Your objective - Pick out each line of the data below that contains the string "FreeSans", and copy those lines.

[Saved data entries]

....

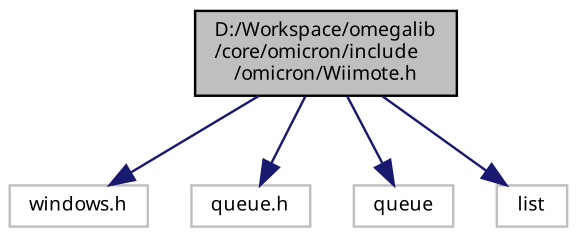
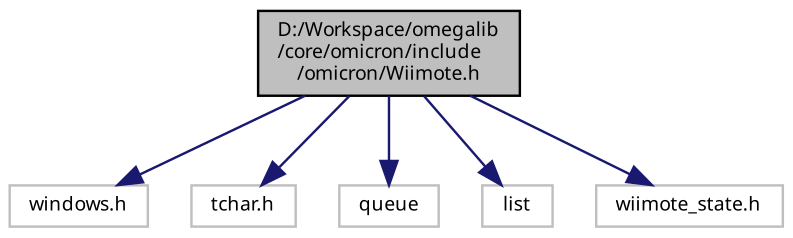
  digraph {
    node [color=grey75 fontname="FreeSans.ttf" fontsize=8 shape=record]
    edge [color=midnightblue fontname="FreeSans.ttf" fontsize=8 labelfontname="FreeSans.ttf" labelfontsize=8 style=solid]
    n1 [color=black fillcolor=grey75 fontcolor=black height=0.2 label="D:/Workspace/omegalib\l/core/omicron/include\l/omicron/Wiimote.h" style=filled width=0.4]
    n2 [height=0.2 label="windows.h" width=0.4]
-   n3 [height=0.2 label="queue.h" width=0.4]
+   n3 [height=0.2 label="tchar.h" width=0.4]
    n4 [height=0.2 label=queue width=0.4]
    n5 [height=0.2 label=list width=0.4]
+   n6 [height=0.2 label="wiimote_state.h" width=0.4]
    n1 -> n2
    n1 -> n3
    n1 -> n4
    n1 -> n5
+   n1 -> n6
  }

....

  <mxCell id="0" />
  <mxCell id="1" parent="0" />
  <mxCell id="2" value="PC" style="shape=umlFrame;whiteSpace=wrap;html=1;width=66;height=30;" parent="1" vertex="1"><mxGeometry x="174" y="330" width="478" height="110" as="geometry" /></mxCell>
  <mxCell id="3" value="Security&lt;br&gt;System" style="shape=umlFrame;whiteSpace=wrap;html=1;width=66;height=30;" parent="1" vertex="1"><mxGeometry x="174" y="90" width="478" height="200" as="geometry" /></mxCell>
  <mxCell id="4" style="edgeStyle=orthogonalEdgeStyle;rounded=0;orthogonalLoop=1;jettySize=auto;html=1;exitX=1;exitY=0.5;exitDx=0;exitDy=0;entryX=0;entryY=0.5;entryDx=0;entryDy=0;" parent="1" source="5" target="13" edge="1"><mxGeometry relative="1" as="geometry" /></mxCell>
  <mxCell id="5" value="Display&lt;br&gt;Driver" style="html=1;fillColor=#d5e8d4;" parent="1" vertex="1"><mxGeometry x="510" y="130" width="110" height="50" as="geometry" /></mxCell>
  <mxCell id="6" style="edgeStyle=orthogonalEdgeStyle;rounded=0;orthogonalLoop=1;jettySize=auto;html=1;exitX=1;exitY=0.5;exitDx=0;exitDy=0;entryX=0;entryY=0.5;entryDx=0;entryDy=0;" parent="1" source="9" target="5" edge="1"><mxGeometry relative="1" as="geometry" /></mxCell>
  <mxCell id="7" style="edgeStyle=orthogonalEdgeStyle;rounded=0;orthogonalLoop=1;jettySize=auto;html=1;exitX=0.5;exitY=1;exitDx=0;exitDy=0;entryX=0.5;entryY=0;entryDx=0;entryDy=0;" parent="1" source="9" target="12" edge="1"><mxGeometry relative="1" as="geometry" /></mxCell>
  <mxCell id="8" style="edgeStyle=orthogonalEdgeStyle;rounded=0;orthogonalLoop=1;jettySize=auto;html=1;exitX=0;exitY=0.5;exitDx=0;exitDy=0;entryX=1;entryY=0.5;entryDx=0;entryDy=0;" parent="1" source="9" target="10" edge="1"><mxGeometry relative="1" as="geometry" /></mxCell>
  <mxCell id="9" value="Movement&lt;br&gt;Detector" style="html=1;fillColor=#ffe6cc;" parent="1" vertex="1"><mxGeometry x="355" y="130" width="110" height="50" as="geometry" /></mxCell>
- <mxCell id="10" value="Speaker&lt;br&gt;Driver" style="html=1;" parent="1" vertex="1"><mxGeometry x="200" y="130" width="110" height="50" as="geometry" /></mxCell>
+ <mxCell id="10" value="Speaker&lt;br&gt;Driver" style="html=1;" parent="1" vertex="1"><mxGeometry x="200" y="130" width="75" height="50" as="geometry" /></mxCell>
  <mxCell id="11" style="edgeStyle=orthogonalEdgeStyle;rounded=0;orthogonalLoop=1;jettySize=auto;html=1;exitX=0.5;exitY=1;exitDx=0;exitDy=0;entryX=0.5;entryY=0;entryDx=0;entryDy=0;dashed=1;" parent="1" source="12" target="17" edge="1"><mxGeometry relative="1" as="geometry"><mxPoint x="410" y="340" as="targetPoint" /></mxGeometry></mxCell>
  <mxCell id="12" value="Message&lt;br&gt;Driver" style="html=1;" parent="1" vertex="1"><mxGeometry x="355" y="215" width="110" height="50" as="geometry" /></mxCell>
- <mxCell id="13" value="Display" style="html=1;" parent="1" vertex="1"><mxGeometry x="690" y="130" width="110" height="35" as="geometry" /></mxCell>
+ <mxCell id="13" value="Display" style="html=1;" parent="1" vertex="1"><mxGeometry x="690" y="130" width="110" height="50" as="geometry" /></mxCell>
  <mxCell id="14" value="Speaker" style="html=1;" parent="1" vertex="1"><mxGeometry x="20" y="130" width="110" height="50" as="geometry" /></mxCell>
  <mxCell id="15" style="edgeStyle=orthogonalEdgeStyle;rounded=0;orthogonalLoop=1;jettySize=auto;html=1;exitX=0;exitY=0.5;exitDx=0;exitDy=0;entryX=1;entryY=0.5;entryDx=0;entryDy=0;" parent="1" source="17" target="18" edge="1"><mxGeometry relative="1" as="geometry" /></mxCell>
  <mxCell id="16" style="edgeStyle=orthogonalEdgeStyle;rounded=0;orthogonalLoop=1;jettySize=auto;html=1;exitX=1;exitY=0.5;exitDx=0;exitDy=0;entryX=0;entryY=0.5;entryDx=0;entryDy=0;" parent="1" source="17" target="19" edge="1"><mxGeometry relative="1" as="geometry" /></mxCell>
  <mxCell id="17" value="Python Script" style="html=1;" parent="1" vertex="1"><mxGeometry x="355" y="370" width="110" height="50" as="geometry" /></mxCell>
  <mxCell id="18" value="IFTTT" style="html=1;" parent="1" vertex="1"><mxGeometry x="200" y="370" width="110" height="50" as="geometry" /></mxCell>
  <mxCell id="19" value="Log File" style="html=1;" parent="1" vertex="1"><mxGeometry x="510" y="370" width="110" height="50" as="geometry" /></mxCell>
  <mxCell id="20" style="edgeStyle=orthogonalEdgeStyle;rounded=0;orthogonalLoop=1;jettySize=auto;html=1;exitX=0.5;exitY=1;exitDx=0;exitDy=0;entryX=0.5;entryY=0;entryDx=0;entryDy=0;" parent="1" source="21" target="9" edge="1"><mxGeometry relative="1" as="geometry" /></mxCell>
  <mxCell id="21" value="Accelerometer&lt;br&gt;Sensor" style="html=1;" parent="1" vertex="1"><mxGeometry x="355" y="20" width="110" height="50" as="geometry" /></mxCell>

....

Result of the exercise -
    node [color=grey75 fontname="FreeSans.ttf" fontsize=8 shape=record]
    edge [color=midnightblue fontname="FreeSans.ttf" fontsize=8 labelfontname="FreeSans.ttf" labelfontsize=8 style=solid]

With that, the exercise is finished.